With assistance from Georgia Tech, Children’s Healthcare of Atlanta has performed Georgia’s first-ever procedure to place 3D printed tracheal splints in a pediatric patient. The team used three 3D printed custom-made splints to assist the breathing of a 7-month-old patient battling life-threatening airway obstruction.

The patient was suffering with congenital heart disease and tracheo-bronchomalacia, a condition that causes severe life-threatening airway obstruction. During his six-month inpatient stay in the Pediatric Intensive Care Unit at Children’s, he endured frequent episodes of airway collapse that could not be corrected by regular surgery methods. The clinical team proposed surgically inserting an experimental 3D-printed tracheal splint, which is a novel device still in development, to open his airways and expand the trachea and bronchus.

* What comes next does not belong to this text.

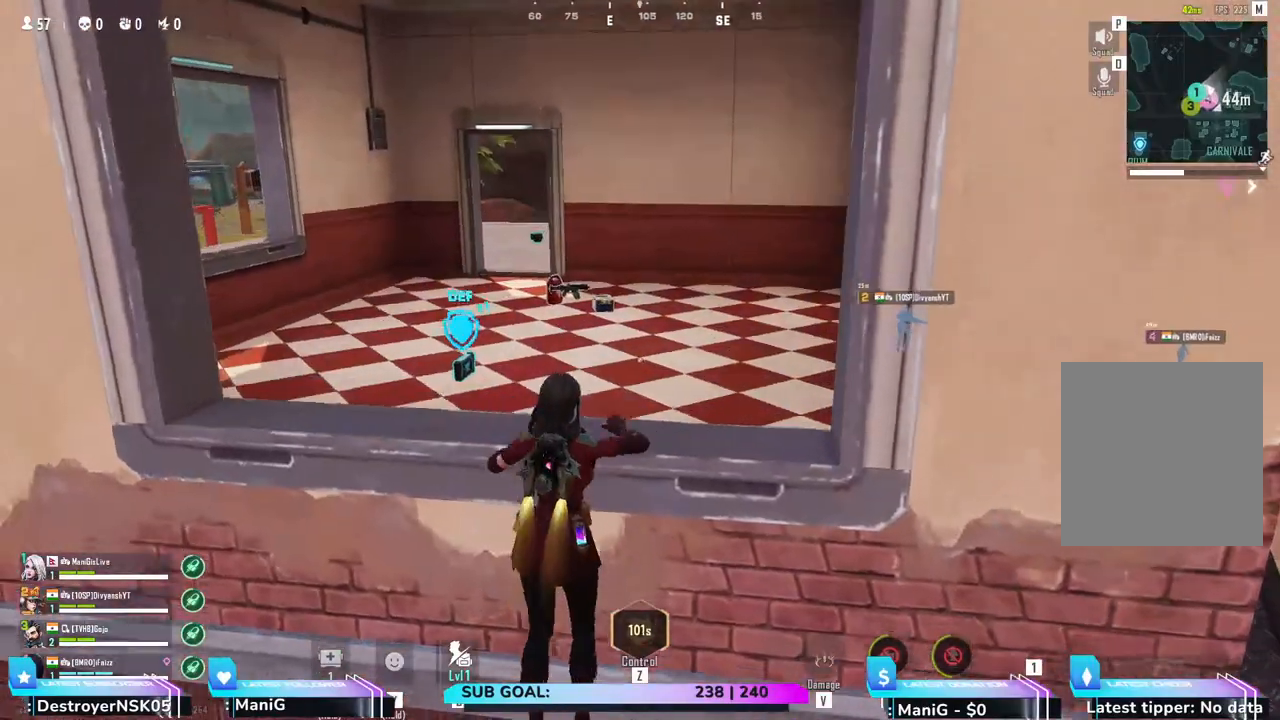
{"keys": ["shift", "w"], "mouse": [], "events": []}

The splints were designed by Scott Hollister, who holds the Patsy and Alan Dorris Endowed Chair in Pediatric Technology, a joint initiative supported by Georgia Tech and Children's Healthcare of Atlanta.

The procedure begins by obtaining CT scan of the patient’s airway. Hollister and his team created multiple versions of the splint, of varying sizes, to ensure the perfect fit was available for the surgical team to place around the patient’s airways during surgery.

(Images credit: Rob Felt, Georgia Tech)

In a complex 10-hour surgery, Children’s cross-functional team of surgeons successfully placed three 3D-printed splints around the patient’s trachea on the morning of August 17, 2018. The splints will eventually be absorbed into the body, allowing for expansion of the trachea and bronchus.

As the tracheal procedure concluded, the child was placed on a heart lung machine for surgical repair of his cardiac defect.

The 3D-printed tracheal splint is a new device still in development, as its safety and effectiveness have not yet been determined and is therefore not available for clinical use. The Children’s team sought emergency clearance from the FDA to move forward with the procedure under expanded access guidelines.

“The possibility of using 3D printing technology to save the life of a child is our motivation in the lab every day,” said Hollister, who is also the director of the Center for 3D Medical Fabrication at Georgia Tech and a professor in the Wallace H. Coulter Department of Biomedical Engineering at Georgia Tech and Emory University. “We’re determined to develop innovative solutions that meet the needs of Georgia’s most complex pediatric patients.”